#### ABOUT THIS TASK:
Retype the listing that follows, leaving nothing out.

__________

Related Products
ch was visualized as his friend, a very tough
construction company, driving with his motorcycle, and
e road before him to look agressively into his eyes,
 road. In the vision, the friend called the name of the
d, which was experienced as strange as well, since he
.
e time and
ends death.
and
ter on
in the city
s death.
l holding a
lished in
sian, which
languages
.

__________

#### OUTPUT OF THE EXERCISE:
Related Products
ch was visualized as his friend, a very tough
construction company, driving with his motorcycle, and
e road before him to look agressively into his eyes,
 road. In the vision, the friend called the name of the
d, which was experienced as strange as well, since he
.
e time and
ends death.
and
ter on
in the city
s death.
l holding a
lished in
sian, which
languages
.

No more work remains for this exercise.